Well, finally, after the #3 main cap crack debacle, I finally made some progress. Actually, a whole lot of progress.
Bottom end buttoned up:
Setting the timing pointer:
One head...
Two.
Going back home:
Finally bolted in:
Intake, carb, and headers:
Finally measured the pushrod length. Irritating that it's 7.200". I have a damn near brand new set of 7.100" hardened 0.080" wall 5/16" pushrods that I can't use anymore.
This is the "finished" product, mocked up on the stand.
I do need some new valve covers, but it's turning out to be a major pain to find a set. I'd really like a set with an oil fill hole and to be able to add -AN lines to both covers to a catch can. The search continues...
Last edited by Black89Z51; Feb 11, 2013 at 10:54 PM.
They are permiter bolt which works better with those AFR's....
BTW I see you bought the Pioneer SFI racing balancer I recomended... Looks good on there.
Will
I will definitely consider those. Thanks for that link.
And as far as the balancer, it's a really nice piece. I'm glad I listened to you on that one. Thank you very much for pointing me that way and saving me a couple hundred vs. another brand.
Got the car running and everything buttoned up. Had a friend start the car so I could set the timing and got that all squared away. Looked underneath to check everything.
Oil is POURING out of the bellhousing area. No idea what it could be, I was suspecting a loose oil galley plug, or something has gone horribly wrong with the rear main. Or the block is cracked.

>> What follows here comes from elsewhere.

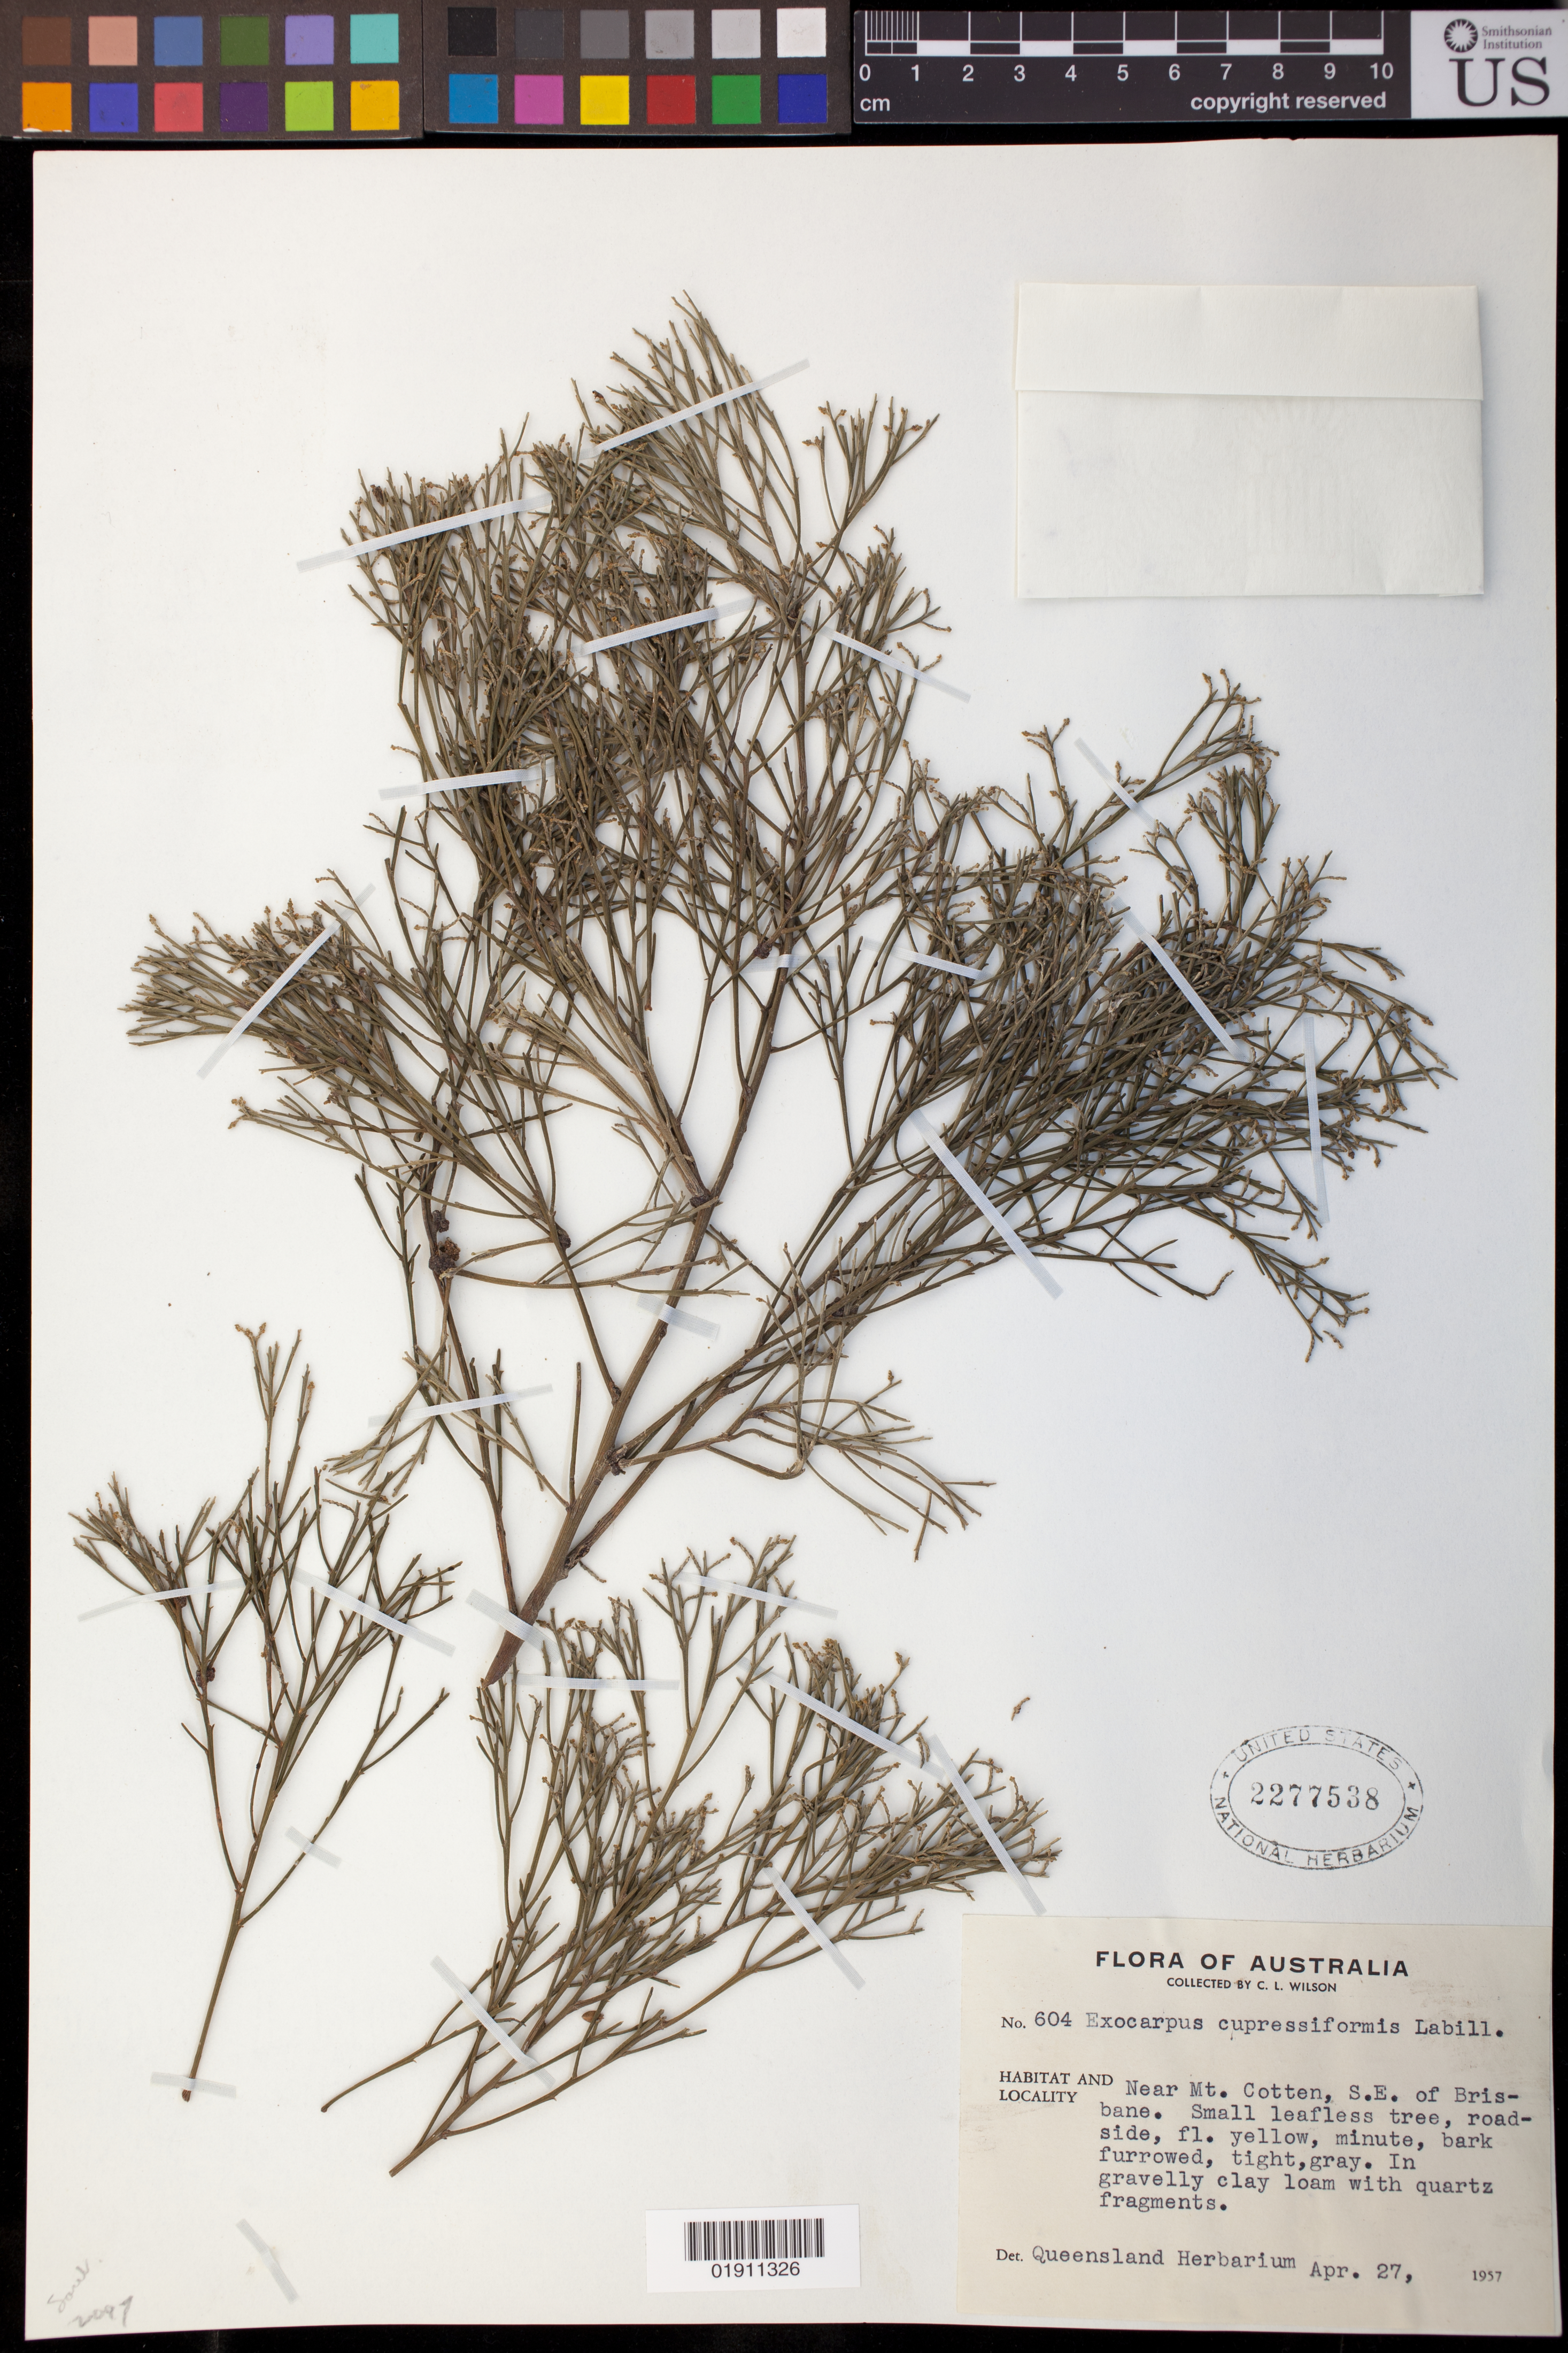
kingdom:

So I pulled the transmission again, and that damn ZF is a heavy sucker. Looked like oil was coming from the right oil galley plug so I pulled the distributor and put in my priming tool and watched with a mirror. Sure enough, oil was dumping out of the right plug.
So I pulled the plug, this is what I found:
The machine shop had put this plug in the rear of the block. I believe these were used in boats in the front of the engine to squirt oil on the timing chain. Not a happy camper to have to do all that work for that little part.
Anyways, the everything is back together and buttoned up. Just have a few little minor things to do and then it goes in the trailer for tuning.